Para mí, la Plaza de América es algo más que una localización de Vigo; más que el sitio donde el Celta celebra sus alegrías, cada vez más escasas y cada vez menos probables, y más que un centro neurálgico que funciona como epicentro de uno de los "centros" de la ciudad.
La Plaza de América es donde vivía mi abuela Amparo. Concretamente en el cuarto piso del número 188, sin ascensor y de renta antigua. Las escaleras, de madera añeja, se habían convertido en un imposible para ella en los últimos años, y en un Everest para nosotros cuando íbamos a visitarla.
Llevaba toda la vida en Vigo, aunque había nacido en Valladolid y vivido en Madrid. Esa fue nuestra conexión durante mis años de exilio. "¿Cómo está mi Madrid?", me preguntaba con acento castellano cuando nos veíamos.

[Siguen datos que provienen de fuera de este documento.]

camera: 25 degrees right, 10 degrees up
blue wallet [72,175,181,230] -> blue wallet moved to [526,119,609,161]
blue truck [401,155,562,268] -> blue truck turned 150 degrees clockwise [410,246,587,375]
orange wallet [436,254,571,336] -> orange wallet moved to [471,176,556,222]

Su Madrid era, concretamente, la zona del Retiro, donde estaba el piso familiar y en el que, me contaba, luchaban contra el calor colgando sábanas mojadas en el pasillo que recorrían todas las hermanas.

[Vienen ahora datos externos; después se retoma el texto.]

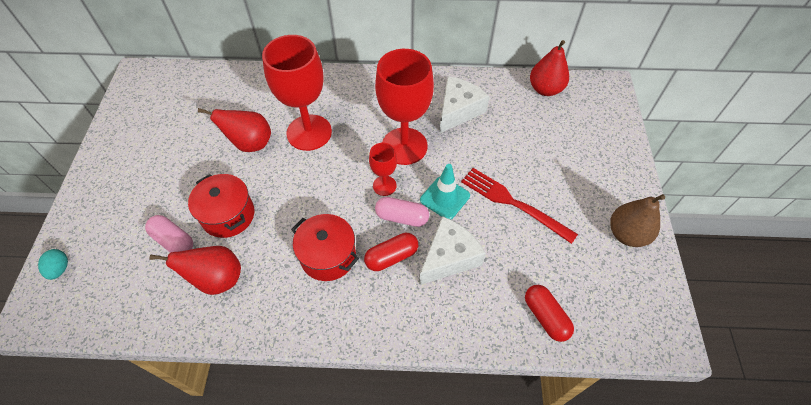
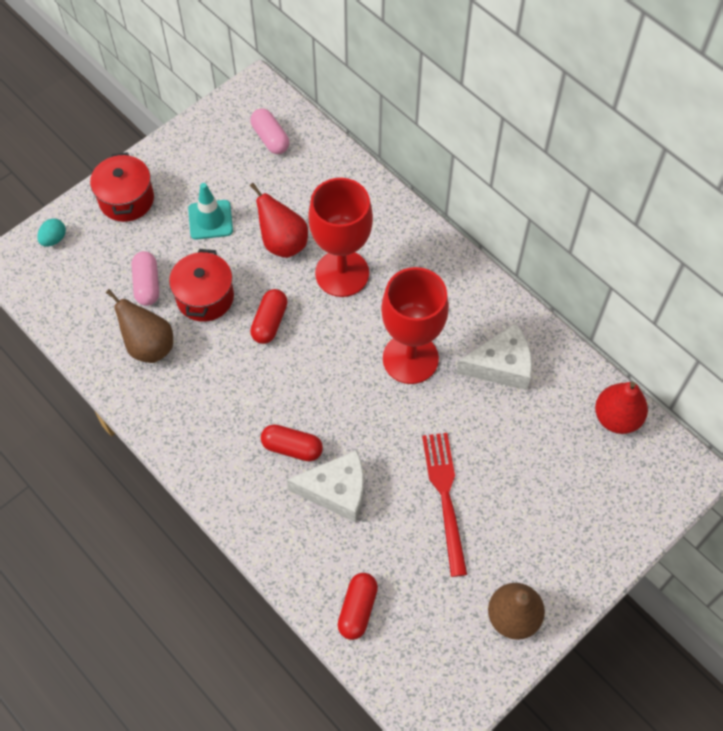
camera: 45 degrees right, 5 degrees up
red pear [150,246,241,295] -> brown pear [106,289,173,363]
red pot [291,214,359,281] -> red pot moved to [90,152,154,222]
red goblet [369,143,397,196] -> none
pink capsule [375,197,429,227] -> pink capsule moved to [251,108,289,154]
turquoise traffic cone [420,164,470,220] -> turquoise traffic cone moved to [188,183,233,239]
none -> red capsule [250,289,288,344]

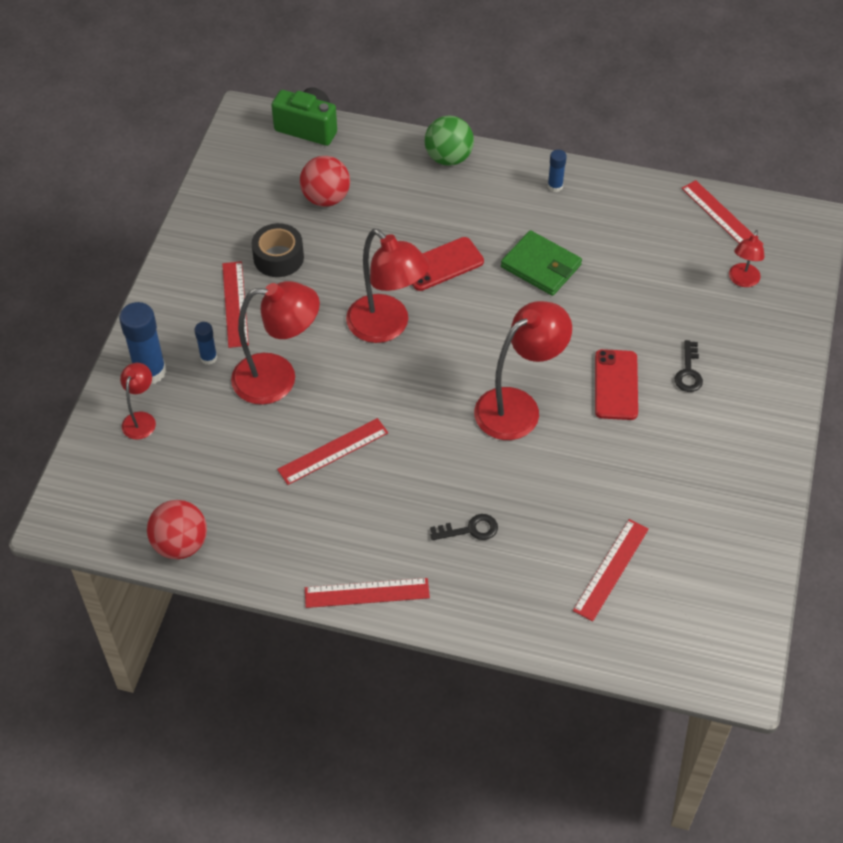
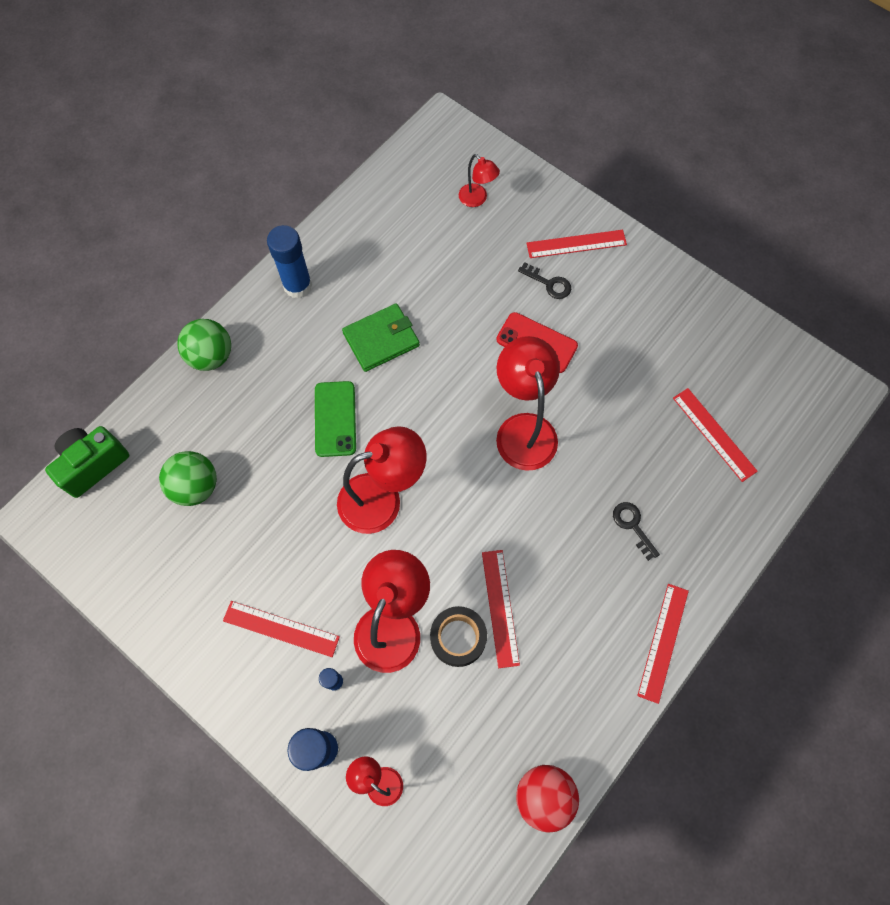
camera: 65 degrees left, 15 degrees up
black tape [252,223,304,277] -> black tape moved to [430,606,487,667]
red ball [300,156,350,207] -> green ball [159,451,217,506]
red phone [412,237,484,291] -> green phone [315,381,356,457]
black key [430,514,498,540] -> black key turned 45 degrees counterclockwise [613,502,660,561]
blue glue stick [548,150,567,192] -> blue glue stick [267,225,312,298], size x1.88
red ruler [681,180,764,245] -> red ruler moved to [526,230,627,258]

A veces, me sonaba el teléfono y en la pantalla aparecía un 986. Nunca guardé su número, no me hacía falta, lo tenía grabado en mi memoria desde siempre. "¿Qué ha pasado hoy con el Celta?", me preguntaba casi sin darme tiempo a saludar.
Me llamaba porque veía movimiento en la Plaza de América, a la que daba el balcón de ese cuarto piso sin ascensor y a la que se asomaba siempre para ver cómo respiraba su barrio desde las alturas. Pasaban los Vitrasa, alguna manifestación o el trajín del ir y venir de los vecinos, poco más. Pero aquello le daba aire, le decía que la ciudad estaba viva y la acompañaba en esa soledad forzada en la que mi abuelo la había dejado hace ahora 31 años.

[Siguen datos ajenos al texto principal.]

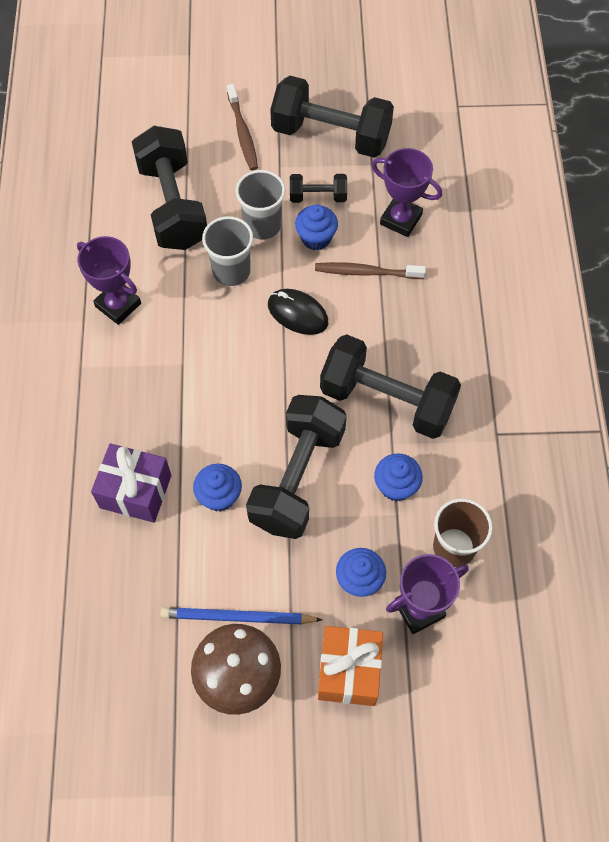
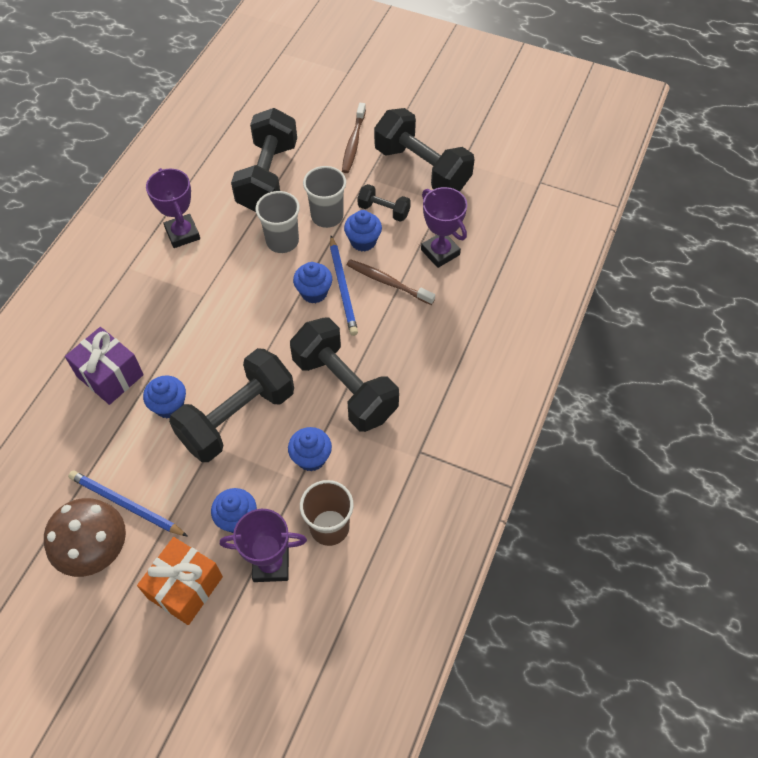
camera: 25 degrees right, 5 degrees down
black mouse [268,289,328,335] -> blue cupcake [293,262,332,303]
none -> blue pencil [330,236,358,336]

A veces no pasaba nada; otras, era el reguero de regreso desde Balaídos, del que formé yo parte en cientos de ocasiones. Volvía caminando y subía los cuatro pisos a pie para encontrarme con mi madre para volver a casa. Cuando aún vivía mi abuelo, que nunca vibró con el fútbol, me preguntaba por cómo había quedado el Deportivo, como si la desgracia del rival pudiese adormecer la derrota propia. Era, claro, aquel Celta más hecho a empatar o a ganar de milagro que el posterior de Víctor Fernández.
"El Celta ha empatado, gol de Gudelj", comentaba yo. "Ya, ¿y el Deportivo?", repetía expectante mi abuelo, de pelo frondoso y rizo, bigote y unas patillas que siempre envidié. "Ganaron", respondía. Su reacción era un chasquido con la boca, signo de fastidio.
Después del partido de Copa contra la Real Sociedad, con el pesimismo y la decepción en el cuerpo y después de alargar la salida del campo, volví andando a casa. Era una misión casi más imposible que subir los cuatro pisos sin ascensor del 188 de Gran Vía; ahora vivo en la otra punta de la ciudad, en donde García Barbón casi pierde su nombre.
Como uno más de la serpiente celeste que hace camino de vuelta a sus casas al final de los partidos, llegué a la Plaza de América. En el cruce de Gran Vía, alcé la vista hacia el cuarto piso del 188, ahora con las luces apagadas. Nadie se asomaba al balcón. El teléfono no sonó. Sólo se oía el motor de los coches y las motos, y de esos taxis que no eran para mí.
"Hoy el Celta ha perdido", dije entre dientes. "No hemos jugado a nada. Dile al abuelo que el Deportivo ganó el finde".